Vernissage & opening new gallery season with two solo exhibitions:
Manfred Peckl & Julia Schewalie
Soft opening (RSVP) Sunday, September 8: 16-18 uur.
Grand opening Saturday September 14: 15:00 – 19:30 uur (both artists present)
Performance Manfred Peckl September 14th at 16:00 hrs.
‘WORD!’ | solo Manfred Peckl (1968, Austria) lives and works in Berlin)
Manfred Peckl is an artist who works with many different methods and media. Equally known for his wild performances, his elaborate collages, his texts, music and sculptures or his play with identities, Peckl now surprises with his first cycle of paintings in 30 years!
WHAT?
ACID PORN JAZZ FUCK WOOD SHIT FACT HYMN
HOAX MOON SOLD NUDE CASH OBEY
SAND CLAY STOP SOUL POEM ECHO HYPE VIVA
OLD NEW GAY SEA HOW SEX POP WHY RED
NO ME HI WE
Manfred Peckl paints the world with words. The designation of classical art historical subjects such as NUDE for the nude, PORN or SEX for the sexual act, ME for the self-portrait, WE for a group picture or SEA for a scenery are juxtaposed with various other abstract and concrete terms such as STOP, FACT, JAZZ or FUCK that have become images of their own concepts. Pictures of their significance, the words, repeatedly painted transparent in multi-colored overlapping circles, at the same time release associations from the collective visual memory. We are confronted with the question of the designation and the designated. Repetition is a principle of memorizing and letting go in equal measure. Both lead to new insights, to new images. Their forms, each with specific internal orders, arise from the ambivalence of signs and interstices, the painted and the unpainted, the spoken and the unspoken. Read between the lines! It is a game with different levels. In some cases, the notion of the picture is only perceived partially at first.
Only at second glance, for example, does ASH become CASH, HIT become SHIT or AND become SAND The reduction to four letters per word is based on the four sides of the square, the four corners, the four cardinal points and is manifested in the images through the motif of the cross. The pictures with three-letter words radiate in three directions per color, the pictures with two-letter words look in two directions per color. The words meander concentrically from rays to circles in squares. Speed, the impression of a rotating movement in many pictures, creates a kaleidoscope in the large ensemble.
- Dr. Nackelpemf, theoretician and curator
'Black is black, but sometimes not' |
solo Julia Schewalie (1988, Kazachstan, lives and works in Munich)

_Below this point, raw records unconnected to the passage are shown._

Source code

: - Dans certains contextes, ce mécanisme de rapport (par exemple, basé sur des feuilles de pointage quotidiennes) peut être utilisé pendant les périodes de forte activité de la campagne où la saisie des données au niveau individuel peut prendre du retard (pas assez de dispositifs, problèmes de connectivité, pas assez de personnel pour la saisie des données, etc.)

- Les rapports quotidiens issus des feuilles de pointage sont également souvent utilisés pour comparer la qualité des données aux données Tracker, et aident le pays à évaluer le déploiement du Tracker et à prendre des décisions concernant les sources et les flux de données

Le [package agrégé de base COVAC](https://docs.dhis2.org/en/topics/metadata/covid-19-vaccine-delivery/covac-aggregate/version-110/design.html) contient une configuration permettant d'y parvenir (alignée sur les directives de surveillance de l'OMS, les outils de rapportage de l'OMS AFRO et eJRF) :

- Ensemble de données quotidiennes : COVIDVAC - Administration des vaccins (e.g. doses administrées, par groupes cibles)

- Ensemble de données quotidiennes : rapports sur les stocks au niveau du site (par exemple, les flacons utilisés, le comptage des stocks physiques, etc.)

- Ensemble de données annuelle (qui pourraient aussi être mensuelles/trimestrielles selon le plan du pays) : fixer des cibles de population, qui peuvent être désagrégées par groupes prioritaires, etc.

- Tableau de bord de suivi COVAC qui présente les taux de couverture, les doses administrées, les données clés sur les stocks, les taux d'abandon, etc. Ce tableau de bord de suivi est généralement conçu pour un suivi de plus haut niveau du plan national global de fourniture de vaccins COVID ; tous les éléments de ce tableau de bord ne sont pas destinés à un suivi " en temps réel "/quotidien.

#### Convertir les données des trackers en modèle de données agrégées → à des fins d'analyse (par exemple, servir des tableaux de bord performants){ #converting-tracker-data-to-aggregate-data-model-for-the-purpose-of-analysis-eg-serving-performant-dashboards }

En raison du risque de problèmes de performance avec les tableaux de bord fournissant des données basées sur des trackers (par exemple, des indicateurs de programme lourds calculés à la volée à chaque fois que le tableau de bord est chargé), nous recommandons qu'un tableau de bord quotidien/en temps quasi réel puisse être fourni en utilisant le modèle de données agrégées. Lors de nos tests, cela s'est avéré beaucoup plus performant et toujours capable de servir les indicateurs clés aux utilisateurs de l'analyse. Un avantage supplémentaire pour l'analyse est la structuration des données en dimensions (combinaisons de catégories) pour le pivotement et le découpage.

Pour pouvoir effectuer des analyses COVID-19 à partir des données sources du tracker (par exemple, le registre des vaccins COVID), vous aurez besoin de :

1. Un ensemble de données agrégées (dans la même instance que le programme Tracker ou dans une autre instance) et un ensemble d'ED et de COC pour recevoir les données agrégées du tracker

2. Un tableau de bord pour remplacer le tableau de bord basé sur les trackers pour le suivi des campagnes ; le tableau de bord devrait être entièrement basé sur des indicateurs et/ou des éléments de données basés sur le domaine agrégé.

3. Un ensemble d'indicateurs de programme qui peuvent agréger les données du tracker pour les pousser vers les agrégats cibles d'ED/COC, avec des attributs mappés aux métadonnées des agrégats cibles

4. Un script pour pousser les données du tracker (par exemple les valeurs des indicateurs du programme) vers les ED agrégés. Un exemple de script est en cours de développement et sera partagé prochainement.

Like our personality, our reality is not static but in a state of constant shift and change. Nothing is as it appears. A change in perspective sometimes changes everything. This is a mesmerizing aspect of the works of Julia Schewalie, which have an inherently ephemeral and fleeting quality often juxtaposed with a perplexingly unusual use of materials. What at first glance seems to be a perfectly monochrome is, upon closer examina8on, much more variagated. All of her works unfold in relationship to their surroundings and depend on the light, shadows, movement in their given environments. The way they continuously change their appearance characterizes appeal. The way the surfaces alternate with the light lends the works a dynamic quality; something is put in motion by the viewers and their shifting positions or the change of lighting conditions in the space.
–from “Beneath the Surface - On the works of Julia Schewalie” by Anna Wondrak (art historian M.A.)
Julia Schewalie’s works are the result of a constant process of fragmentation that began figuratively on canvas and has led to a steady dissolution of the figure in her work. Through means of sculpture, she was ultimately able to integrate the element of movement into her work and produced her first monochrome paintings. The exhibition focuses on these black and grey works - in which she gives the colour, what is actually a state of darkness, plenty of room for all shades of the absence of light - and void.
Julia Schewalie (1988, Kazakhstan) studied at the Academy of Fine Arts Munich from 2009 to 2015 with Anke Doberauer and Hermann Pitz. She lives and works in Munich. Her works have been shown in solo and group exhibitions in Germany and abroad and are part of distinguished state and private collections like Bavarian State Painting Collections.